Transversale Reisen durch die Welt der Romane
»Die Wahrheit der Lügen«: mit diesem vielleicht doch etwas billigen Paradox im Buchtitel faßte Mario Vargas Llosa einst seine Essays zur Literatur zusammen. Fiktion ist etwas Ähnliches wie Lügen, aber doch nicht ganz, denn der Lügner gibt vor, die Wahrheit zu sagen, der Romancier aber nicht, jedenfalls sagt er sie nicht unmittelbar mit seinen Erfindungen. Allenfalls tut er das in einem tieferen Sinn, wo immer der liegen mag. So auch Vargas Llosas in seinen eigenen Romanen, die dem Leser die Illusion »lebensnaher« Figuren und Handlungen zu vermitteln suchen, was ihnen auch hervorragend gelingt, zum Beispiel in dem großangelegten und großartigen Gespräch in der Kathedrale, wo sehr viel schwadroniert wird.

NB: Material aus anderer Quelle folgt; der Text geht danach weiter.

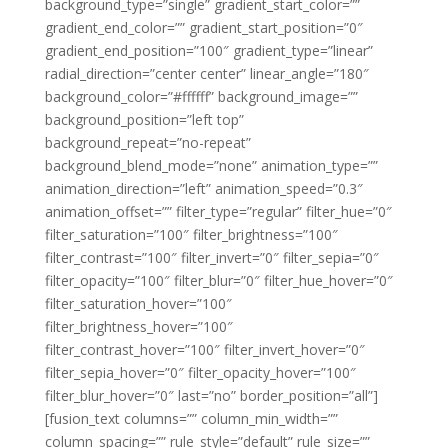
background_type=”single” gradient_start_color=””
gradient_end_color=”” gradient_start_position=”0″
gradient_end_position=”100″ gradient_type=”linear”
radial_direction=”center center” linear_angle=”180″
background_color=”#ffffff” background_image=””
background_position=”left top”
background_repeat=”no-repeat”
background_blend_mode=”none” animation_type=””
animation_direction=”left” animation_speed=”0.3″
animation_offset=”” filter_type=”regular” filter_hue=”0″
filter_saturation=”100″ filter_brightness=”100″
filter_contrast=”100″ filter_invert=”0″ filter_sepia=”0″
filter_opacity=”100″ filter_blur=”0″ filter_hue_hover=”0″
filter_saturation_hover=”100″
filter_brightness_hover=”100″
filter_contrast_hover=”100″ filter_invert_hover=”0″
filter_sepia_hover=”0″ filter_opacity_hover=”100″
filter_blur_hover=”0″ last=”no” border_position=”all”]
[fusion_text columns=”” column_min_width=””
column_spacing=”” rule_style=”default” rule_size=””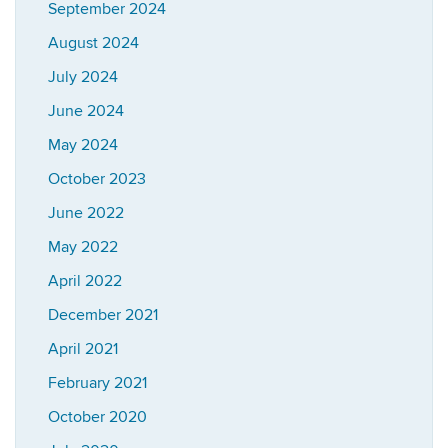
September 2024
August 2024
July 2024
June 2024
May 2024
October 2023
June 2022
May 2022
April 2022
December 2021
April 2021
February 2021
October 2020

In einem wörtlicheren Sinn arbeitete der Argentinier Manuel Puig mit Lügen. Aber auch bei ihm wäre nachzufragen: Welche Art von Lügen sind das? Sehr oft keine Lügen im strengen Sinn, sondern Illusionen, Ausweichmanöver gegenüber Tatsachen, Angst vor deren Folgen, wenn man ihnen ins Auge blickt. Es sind Selbsttäuschungen, kleine Betrugsmanöver, ein Klammern an den vermeintlichen Sinn (des Lebens usw.). Und oft auch Ideologeme, mehr oder minder billige Überzeugungen, vermittelt durch Massenmedien, durch Popkultur, durch – in Argentinien – schmalzige Tangos und auch durch Literatur, vor allem durch triviale, die dem Massenpublikum seinerzeit, als es noch kein Fernsehen gab, aus dem Radio zuströmte.
Aber wie kann sich dann in Literatur Wahrheit zeigen? Zum Beispiel durch Collage, durch die Vielfalt der Stimmen, die sich begegnen und überlagern, durch die Äquidistanz des Erzählers oder des Autors, der sich nicht einmischt, sondern die Stimmen neben- und gegeneinanderstellt. Genau darin besteht seine Kunst und sein Wahrheitsanspruch. Ein sehr spezifischer, künstlerischer Wahrheitsanspruch. Puigs Roman – La traición de Rita Hayworth, zu deutsch (wenn ich nicht irre): Der schönste Tango der Welt – ist wahr, weil gut gemacht.